Metadata-Version: 2.3
Name: anls_star
Version: 0.0.1
Summary: A universal metric for Generative Large Language Models (GLLMs)
Project-URL: Homepage, https://github.com/deepopinion/anls_star_metric
Project-URL: Issues, https://github.com/deepopinion/anls_star_metric/issues
Project-URL: Paper, https://arxiv.org/abs/2402.03848
Author-email: David Peer <david.peer@deepopinion.ai>
License-File: LICENSE
Classifier: Operating System :: OS Independent
Classifier: Programming Language :: Python :: 3
Requires-Python: >=3.8
Requires-Dist: munkres
Description-Content-Type: text/markdown

# ANLS ★
**🌟 A Universal Document Processing Metric for Generative Large Language Models 🌟**

<div align="center">

<a href="">[![arXiv](https://img.shields.io/badge/arXiv-2402.03848-30C251.svg)](https://arxiv.org/abs/2402.03848)</a>
<a href="">![Unit Tests](https://github.com/deepopinion/anls_star_metric/actions/workflows/test.yml/badge.svg)</a>

</div>

    @misc{anls_star,
        title={ANLS* -- A Universal Document Processing Metric for Generative Large Language Models}, 
        author={David Peer and Philemon Schöpf and Volckmar Nebendahl and Alexander Rietzler and Sebastian Stabinger},
        year={2024},
        eprint={2402.03848},
        archivePrefix={arXiv},
        primaryClass={cs.CL}
    }

## How to use the ANLS* score?
1. Copy the file to your project: [anls_star.py](src/anls_star.py)
2. Execute `pip install munkres` or `pip install -r requirements.txt` (from this repo). 
3. Call the `anls_score` function with the ground truth and the predictions:

```python
from anls_star import anls_score
anls = anls_score("Hello World", "Hello Wrld")
print(anls)
```

4. Thats it!

## Supported Types
Simply copy this file to your project and import the `anls_score` function from it. Then call the function with the ground truth and the predictions. 

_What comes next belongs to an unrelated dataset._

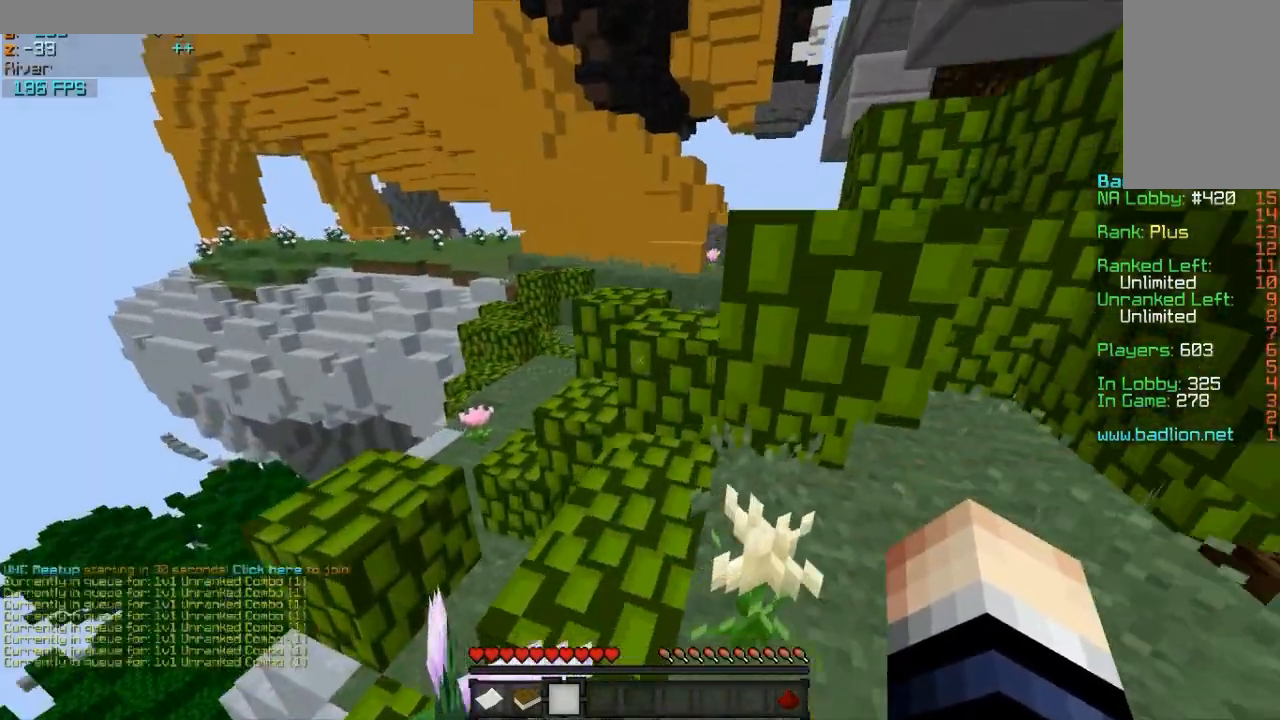
{"keys": ["a", "w"], "mouse": [], "events": [[383, "a", "down"]]}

The following types (and all combinations of it) are supported:
- `String`: To compare strings against each other using the normalized Levenshtein similarity.
- `None`: Sometimes questions are not answerable. With this type it can be checked, whether the model does not answer. Any answer other than None will be penalized.
- `Tuple`: Compare the given answer with each element in the tuple and select the element that produces the maximum ANLS* score. This is also provided by the classical ANLS metric.
- `List`: Sometimes it is required to information in the form of lists from a document. For example, extracting all purchased items found in an invoice. While the order is not important, the list should contain all items. Note that the same item can occur multiple times in lists. Hungarian matching is used to compare the ground truth and the predicted list against each other. Both missing elements as well as hallucinated elements are penalized as previously introduced.
- `Dict`: For document information extraction it is usually required to extract key-value pairs. For example, when extracting the date and total value from an invoice. Missing keys as well as hallucinated keys are penalized.

## Benchmarks

The following table shows the ANLS* score for the different models and prompt methods on different datasets. Note that we evaluate the models and prompt methods on 100 samples for single page datasets and 20 samples for multi page datasets in order to reduce the execution time and costs. Note that the provided validation set is used for the report.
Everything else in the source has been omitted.